Pinkerton detective says tip about missing restaurant worker leads nowhere; café owner denies any basis for the rumor
Harry Scott of the Pinkerton Agency said Thursday that information obtained by his agency regarding a Greek restaurant helper who had allegedly disappeared following the killing of Mary Phagan had proved to have no foundation.
"It was a blind clue," he said. "We were unable to find that anyone was missing from the restaurant. Neither were we able to locate the supposedly missing person in Anniston, Alabama, where our information said he was."
George Pappas, proprietor of the Busy Bee Café at the corner of Hunter and Forsyth Streets, addressed the rumor directly Thursday morning, saying there was no basis for any story involving anyone at his establishment.

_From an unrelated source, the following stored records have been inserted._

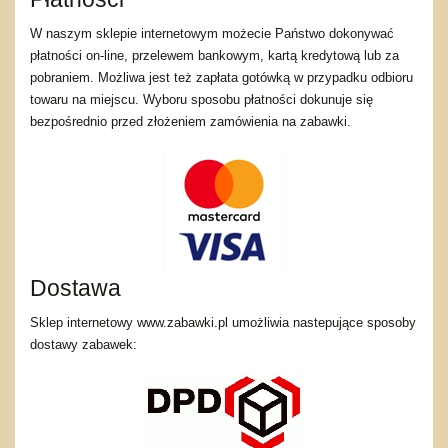
W naszym sklepie internetowym możecie Państwo dokonywać
płatności on-line, przelewem bankowym, kartą kredytową lub za
pobraniem. Możliwa jest też zapłata gotówką w przypadku odbioru
towaru na miejscu. Wyboru sposobu płatności dokunuje się
bezpośrednio przed złożeniem zamówienia na zabawki.
Dostawa
Sklep internetowy www.zabawki.pl umożliwia nastepujące sposoby
dostawy zabawek: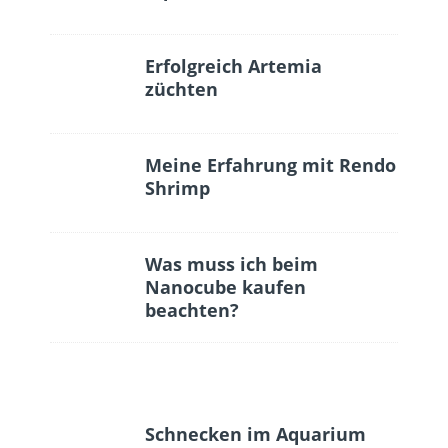
Erfolgreich Artemia
züchten
Meine Erfahrung mit Rendo
Shrimp
Was muss ich beim
Nanocube kaufen
beachten?
Schnecken im Aquarium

"There was no one working in the restaurant at the time of the murder except my brother, Stamates Pappas, and myself, and as you can see, we are both still here," he said.
Girl Not Known There
"Furthermore, instead of anyone going away, we have just hired another man to wait in the café. He came here last Saturday and is still here.
"So far as the pencil factory and the murder of the girl is concerned, I do not know anything about it at all. I did not even know the girl by sight. Once in a while some of the girls came in here to get a little lunch, but I did not know any of them by name and could not say positively that they worked over there at all.
"I have never been in the pencil factory but twice in my life: once on the Sunday the girl was found dead, and once before that to retrieve some dishes that had been sent over with a lunch order for one of the factory's men."
Asked about the practice of sending food into the factory and whether anyone in his employ might have become familiar with the interior of the building, Pappas said they very seldom sent orders over, as they had only two men working and orders typically came in around noon when the café was too busy to send anything out.
Frank There for Cup of Coffee
Describing the movements of himself and his brother around the time of the murder, Pappas said his brother left the café around 7:30 in the evening to rest before their Easter observance, as they were expected at church that night and would be up for most of it. Pappas himself closed the café around 11:30, went out briefly, returned to bathe and dress, and at about 1 o'clock in the morning his brother came by and the two went together to the Easter service.
His brother returned to the café before him and had the place open when Pappas arrived shortly before 8 o'clock Sunday morning. Not long after, someone came in and said something had happened at the pencil factory. Pappas stepped outside and asked a policeman standing nearby, who told him there had been some kind of trouble at the factory involving a robbery and a killing.